(Exercise text):
______

Signal
March 24, 2026· 11 min read

Proliferation Dominoes: How a Middle East Nuclear Arms Race Could Unfold

Saudi ambitions, Turkish leverage, Egyptian plans - an evidence-based assessment of which nuclear dominoes are real and which are rhetoric

Situation Assessment

On March 21, 2026, an Iranian missile struck near the Dimona nuclear facility in Israel's Negev desert. The IAEA stated it had received no indication of damage to the site. The Israeli military confirmed the impact. What changed that day was not the physical landscape of the Negev but the strategic landscape of the Middle East.

For the first time, a regional adversary demonstrated it could reach Israel's most sensitive nuclear installation. Israel's policy of nuclear ambiguity - known in Hebrew as amimut, maintained since the 1960s - rests on a simple premise: the country neither confirms nor denies possessing nuclear weapons. SIPRI's 2025 Yearbook estimates Israel holds approximately 90 nuclear warheads. The policy has functioned as a deterrent precisely because it was never tested against a direct strike on the nuclear infrastructure itself.

The question that now radiates outward from Dimona is not about Israel alone. It is about what every other state in the region concludes from this event. In March 2018, Saudi Crown Prince Mohammed bin Salman told CBS News: "Saudi Arabia does not want to acquire any nuclear bomb, but without a doubt if Iran developed a nuclear bomb, we will follow suit as soon as possible." That statement was made before Iran demonstrated it could hit Dimona. The calculus has shifted.

This article assesses which proliferation dominoes are real and which remain rhetorical. The framework is borrowed from the only modern precedent: the India-Pakistan cascade of 1998.

______

How would you extend the article on a Middle East nuclear arms race, starting after its closing sentence about the India-Pakistan cascade of 1998?

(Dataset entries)
______

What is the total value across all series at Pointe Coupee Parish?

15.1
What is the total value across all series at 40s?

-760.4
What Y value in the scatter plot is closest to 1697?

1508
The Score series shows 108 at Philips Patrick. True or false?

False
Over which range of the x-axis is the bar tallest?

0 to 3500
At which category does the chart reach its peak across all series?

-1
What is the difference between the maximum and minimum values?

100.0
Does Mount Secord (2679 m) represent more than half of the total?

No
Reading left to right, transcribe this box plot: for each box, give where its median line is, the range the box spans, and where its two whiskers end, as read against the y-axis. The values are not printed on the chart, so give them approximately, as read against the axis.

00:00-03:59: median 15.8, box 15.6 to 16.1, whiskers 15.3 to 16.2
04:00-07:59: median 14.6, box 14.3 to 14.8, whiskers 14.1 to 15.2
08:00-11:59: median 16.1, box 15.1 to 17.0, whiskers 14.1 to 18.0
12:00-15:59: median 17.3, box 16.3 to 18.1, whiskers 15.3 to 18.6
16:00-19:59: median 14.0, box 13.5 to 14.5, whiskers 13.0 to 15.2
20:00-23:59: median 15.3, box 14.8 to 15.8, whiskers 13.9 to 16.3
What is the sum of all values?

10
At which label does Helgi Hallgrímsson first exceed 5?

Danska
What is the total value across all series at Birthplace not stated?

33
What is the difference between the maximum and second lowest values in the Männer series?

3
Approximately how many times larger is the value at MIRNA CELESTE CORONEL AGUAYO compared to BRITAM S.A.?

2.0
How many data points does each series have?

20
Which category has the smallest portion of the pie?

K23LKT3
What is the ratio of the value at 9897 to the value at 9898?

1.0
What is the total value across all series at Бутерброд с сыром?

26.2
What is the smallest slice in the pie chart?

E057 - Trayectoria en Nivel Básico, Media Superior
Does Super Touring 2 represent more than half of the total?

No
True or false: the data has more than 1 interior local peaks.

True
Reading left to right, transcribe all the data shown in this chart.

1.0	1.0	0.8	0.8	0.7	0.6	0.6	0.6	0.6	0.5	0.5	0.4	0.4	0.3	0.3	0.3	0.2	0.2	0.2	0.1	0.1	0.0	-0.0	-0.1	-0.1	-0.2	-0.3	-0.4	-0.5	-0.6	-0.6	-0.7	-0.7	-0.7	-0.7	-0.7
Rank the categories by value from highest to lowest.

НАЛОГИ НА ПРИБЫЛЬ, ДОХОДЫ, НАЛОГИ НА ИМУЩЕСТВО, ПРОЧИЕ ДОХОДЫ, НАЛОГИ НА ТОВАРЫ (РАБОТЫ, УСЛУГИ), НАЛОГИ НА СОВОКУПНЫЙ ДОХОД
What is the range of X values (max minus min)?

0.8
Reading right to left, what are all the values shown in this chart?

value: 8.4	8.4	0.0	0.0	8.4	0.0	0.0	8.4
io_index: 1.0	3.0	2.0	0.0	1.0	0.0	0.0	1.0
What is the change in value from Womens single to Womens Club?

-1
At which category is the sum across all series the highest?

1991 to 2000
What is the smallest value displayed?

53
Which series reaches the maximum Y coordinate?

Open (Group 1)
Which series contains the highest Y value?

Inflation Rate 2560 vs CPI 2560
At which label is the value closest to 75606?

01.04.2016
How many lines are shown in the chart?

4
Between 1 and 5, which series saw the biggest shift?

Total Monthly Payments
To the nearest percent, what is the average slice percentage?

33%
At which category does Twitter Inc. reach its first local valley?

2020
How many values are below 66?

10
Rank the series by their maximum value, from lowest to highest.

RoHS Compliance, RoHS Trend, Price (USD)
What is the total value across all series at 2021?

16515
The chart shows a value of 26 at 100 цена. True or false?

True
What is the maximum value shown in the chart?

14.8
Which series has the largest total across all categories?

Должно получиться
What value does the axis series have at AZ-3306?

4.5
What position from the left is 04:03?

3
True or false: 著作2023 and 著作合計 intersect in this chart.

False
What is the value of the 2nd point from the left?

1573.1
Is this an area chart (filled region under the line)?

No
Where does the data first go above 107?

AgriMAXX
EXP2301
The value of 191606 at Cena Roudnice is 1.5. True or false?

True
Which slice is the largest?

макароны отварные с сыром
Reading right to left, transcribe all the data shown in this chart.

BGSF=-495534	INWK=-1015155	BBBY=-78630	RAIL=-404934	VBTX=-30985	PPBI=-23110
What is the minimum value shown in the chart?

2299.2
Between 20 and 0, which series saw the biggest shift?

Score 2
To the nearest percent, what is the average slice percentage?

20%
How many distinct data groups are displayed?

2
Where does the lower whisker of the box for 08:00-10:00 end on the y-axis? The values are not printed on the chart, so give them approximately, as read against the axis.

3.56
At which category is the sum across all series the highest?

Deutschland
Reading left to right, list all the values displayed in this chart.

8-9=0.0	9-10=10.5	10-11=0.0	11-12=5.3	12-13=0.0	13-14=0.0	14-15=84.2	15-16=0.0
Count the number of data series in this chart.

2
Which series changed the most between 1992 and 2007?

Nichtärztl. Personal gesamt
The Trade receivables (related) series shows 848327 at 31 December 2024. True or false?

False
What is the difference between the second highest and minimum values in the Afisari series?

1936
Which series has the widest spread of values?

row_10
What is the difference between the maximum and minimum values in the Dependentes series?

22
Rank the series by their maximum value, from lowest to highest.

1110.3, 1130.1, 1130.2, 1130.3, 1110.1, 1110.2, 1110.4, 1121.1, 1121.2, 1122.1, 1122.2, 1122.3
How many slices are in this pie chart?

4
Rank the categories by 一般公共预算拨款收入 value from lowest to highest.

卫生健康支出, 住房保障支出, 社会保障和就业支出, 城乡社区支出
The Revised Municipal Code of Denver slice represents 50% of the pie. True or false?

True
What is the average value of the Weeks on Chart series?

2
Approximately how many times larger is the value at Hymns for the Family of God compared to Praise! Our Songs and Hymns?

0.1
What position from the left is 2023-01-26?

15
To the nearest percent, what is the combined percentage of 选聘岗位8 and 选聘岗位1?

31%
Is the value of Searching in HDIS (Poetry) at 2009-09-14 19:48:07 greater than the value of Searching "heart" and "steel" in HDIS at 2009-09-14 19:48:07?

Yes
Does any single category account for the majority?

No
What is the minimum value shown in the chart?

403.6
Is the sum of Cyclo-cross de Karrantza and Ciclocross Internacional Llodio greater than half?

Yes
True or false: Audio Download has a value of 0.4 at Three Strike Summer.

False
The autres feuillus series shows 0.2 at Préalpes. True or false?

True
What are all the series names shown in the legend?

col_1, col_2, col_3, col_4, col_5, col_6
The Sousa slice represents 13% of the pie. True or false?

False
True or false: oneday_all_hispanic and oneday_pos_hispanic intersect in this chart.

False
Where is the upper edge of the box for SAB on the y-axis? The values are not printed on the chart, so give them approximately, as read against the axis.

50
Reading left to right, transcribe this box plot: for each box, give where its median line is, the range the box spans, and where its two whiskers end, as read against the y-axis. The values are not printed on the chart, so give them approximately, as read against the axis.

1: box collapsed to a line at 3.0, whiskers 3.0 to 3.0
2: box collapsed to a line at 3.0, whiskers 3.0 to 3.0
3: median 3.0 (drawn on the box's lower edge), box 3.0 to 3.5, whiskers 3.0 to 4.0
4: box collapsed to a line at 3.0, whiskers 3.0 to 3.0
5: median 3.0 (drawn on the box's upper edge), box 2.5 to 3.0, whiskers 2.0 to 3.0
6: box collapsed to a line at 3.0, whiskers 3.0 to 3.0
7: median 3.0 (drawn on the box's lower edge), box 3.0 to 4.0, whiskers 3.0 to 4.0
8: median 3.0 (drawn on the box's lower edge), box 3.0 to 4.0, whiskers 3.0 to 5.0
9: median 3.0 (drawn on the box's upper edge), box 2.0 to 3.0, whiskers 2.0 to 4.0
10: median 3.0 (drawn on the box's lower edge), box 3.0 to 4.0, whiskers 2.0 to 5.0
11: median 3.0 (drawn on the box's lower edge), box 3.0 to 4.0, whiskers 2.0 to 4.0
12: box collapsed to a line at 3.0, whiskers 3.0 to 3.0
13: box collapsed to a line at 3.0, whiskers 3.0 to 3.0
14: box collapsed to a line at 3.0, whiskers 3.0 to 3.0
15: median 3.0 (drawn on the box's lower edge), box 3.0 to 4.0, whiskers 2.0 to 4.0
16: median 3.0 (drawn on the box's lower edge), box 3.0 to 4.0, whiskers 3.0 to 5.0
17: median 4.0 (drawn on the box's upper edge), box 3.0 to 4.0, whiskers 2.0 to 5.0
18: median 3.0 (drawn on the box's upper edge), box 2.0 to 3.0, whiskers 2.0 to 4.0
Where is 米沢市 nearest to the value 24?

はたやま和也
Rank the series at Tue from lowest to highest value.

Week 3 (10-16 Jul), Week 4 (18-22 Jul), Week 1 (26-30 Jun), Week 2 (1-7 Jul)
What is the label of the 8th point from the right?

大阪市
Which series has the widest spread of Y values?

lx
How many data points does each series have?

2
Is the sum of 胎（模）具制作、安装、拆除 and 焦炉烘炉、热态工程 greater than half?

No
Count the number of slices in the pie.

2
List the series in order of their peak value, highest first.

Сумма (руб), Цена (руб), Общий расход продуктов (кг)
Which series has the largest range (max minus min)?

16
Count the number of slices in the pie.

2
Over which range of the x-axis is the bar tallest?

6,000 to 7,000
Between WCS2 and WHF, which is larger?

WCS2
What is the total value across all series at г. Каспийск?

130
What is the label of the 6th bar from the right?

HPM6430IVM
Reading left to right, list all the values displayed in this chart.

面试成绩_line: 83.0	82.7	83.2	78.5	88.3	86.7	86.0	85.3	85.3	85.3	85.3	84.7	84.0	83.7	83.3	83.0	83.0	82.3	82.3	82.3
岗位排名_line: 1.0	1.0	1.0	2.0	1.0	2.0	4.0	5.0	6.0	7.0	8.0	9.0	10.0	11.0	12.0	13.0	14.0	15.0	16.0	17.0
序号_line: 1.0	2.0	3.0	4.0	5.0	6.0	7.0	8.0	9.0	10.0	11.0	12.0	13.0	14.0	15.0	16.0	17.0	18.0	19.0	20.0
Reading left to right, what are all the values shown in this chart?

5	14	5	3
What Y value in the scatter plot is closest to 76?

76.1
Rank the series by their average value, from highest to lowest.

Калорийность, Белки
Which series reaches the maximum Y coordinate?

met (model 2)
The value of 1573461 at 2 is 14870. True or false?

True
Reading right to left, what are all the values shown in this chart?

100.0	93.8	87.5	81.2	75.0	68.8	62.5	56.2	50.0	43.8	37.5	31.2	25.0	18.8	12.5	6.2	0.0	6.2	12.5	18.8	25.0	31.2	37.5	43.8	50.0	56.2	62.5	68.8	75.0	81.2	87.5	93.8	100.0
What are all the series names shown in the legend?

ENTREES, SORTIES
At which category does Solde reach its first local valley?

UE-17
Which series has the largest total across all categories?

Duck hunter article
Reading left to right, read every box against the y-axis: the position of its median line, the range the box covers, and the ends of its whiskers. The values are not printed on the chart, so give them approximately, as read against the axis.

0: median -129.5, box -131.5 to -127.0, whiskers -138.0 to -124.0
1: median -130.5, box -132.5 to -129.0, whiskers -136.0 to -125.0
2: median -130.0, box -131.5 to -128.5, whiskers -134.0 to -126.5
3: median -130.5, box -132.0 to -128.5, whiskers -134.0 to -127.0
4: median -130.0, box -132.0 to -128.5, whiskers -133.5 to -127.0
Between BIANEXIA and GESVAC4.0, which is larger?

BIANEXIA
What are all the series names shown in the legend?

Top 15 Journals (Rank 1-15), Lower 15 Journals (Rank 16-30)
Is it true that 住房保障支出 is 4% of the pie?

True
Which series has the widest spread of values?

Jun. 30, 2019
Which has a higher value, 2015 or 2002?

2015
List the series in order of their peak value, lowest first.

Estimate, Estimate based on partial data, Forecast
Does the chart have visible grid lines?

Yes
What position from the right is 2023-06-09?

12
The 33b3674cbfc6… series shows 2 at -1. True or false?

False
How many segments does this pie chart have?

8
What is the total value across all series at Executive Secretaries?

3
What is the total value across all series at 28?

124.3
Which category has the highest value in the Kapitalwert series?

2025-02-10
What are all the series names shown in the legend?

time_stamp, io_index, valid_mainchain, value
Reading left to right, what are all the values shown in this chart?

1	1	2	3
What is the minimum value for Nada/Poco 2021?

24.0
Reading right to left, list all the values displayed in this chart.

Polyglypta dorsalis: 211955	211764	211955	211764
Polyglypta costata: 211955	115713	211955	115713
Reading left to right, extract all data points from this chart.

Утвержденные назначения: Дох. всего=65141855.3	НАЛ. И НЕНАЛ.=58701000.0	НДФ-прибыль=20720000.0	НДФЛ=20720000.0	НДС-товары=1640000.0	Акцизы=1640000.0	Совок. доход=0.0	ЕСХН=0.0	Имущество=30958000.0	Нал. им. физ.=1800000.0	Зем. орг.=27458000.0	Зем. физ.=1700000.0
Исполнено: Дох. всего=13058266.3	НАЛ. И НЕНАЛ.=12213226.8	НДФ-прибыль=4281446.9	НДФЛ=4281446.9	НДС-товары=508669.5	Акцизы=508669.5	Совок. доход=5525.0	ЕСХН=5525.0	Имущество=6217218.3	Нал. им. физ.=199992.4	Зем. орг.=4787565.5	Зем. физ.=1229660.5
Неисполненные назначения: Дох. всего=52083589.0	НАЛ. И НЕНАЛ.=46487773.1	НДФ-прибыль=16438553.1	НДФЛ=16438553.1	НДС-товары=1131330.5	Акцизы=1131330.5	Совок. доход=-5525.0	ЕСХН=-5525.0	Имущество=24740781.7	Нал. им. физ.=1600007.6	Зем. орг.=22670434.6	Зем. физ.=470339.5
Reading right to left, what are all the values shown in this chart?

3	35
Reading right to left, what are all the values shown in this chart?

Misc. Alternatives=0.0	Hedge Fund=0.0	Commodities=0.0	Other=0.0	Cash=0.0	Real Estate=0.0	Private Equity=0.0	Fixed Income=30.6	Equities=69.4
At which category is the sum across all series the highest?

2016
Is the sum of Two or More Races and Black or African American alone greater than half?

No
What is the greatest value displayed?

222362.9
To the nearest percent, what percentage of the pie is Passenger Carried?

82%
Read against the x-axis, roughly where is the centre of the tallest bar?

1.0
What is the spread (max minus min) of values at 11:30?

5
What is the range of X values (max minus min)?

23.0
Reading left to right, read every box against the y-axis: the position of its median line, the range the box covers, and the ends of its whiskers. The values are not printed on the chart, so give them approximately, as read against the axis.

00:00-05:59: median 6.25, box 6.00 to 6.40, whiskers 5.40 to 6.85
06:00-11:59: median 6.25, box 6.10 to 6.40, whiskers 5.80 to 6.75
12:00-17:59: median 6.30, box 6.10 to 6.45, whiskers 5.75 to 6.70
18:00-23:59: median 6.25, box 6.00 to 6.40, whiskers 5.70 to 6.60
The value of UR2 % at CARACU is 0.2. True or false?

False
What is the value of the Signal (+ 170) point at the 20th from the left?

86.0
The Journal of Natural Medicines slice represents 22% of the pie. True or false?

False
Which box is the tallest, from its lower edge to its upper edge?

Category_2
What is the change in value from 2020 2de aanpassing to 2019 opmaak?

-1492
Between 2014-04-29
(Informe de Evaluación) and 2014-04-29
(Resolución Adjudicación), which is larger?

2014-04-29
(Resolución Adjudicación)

______

(Reply):
The India-Pakistan Precedent

On May 11, 1998, India conducted three nuclear tests at Pokhran in the Rajasthan desert. Seventeen days later, on May 28, Pakistan detonated five devices at Chagai in Balochistan. The fastest proliferation cascade in history unfolded in under three weeks.

India, Pakistan, and Israel remain the only recognized states that have never signed the NPT. (North Korea signed in 1985 but withdrew in 2003; South Sudan, independent since 2011, has not acceded.) Both India and Pakistan had possessed latent nuclear capability for years before testing. India's first "peaceful nuclear explosion" occurred in 1974. Pakistan's weapons program, driven by the metallurgical engineer Abdul Qadeer Khan, reached functional capability by the late 1980s. What converted latent capability into overt weapons status was a combination of three factors: a direct security trigger (India's tests), domestic political pressure (prestige and electoral logic), and pre-existing infrastructure that could be activated quickly.

Khan's network later became the most dangerous proliferation channel in history, supplying centrifuge designs to Libya, Iran, and North Korea. The International Institute for Strategic Studies documented this network in detail. Its relevance to the Middle East is direct: Khan maintained extensive contacts with Pakistani officials who simultaneously maintained close ties with Saudi Arabia.

The pattern that emerges from 1998 is not that proliferation is inevitable. It is that proliferation cascades require three ingredients: latent capability, a security trigger, and political will. The March 2026 Dimona strike supplies the trigger. The question is which states possess the other two.

Saudi Arabia: The Most Watched Domino

Saudi Arabia satisfies more proliferation prerequisites than any other Middle East state outside Israel and Iran.

The stated intent is on the record. MBS's 2018 CBS interview was not a one-off remark. Saudi officials have consistently insisted on retaining the right to enrich uranium as a condition of any civilian nuclear cooperation agreement with the United States. Washington's "gold standard" for nuclear cooperation - the 123 Agreement model used with the UAE - prohibits enrichment and reprocessing on the recipient's soil. Riyadh has refused to accept these terms. This refusal is itself a signal.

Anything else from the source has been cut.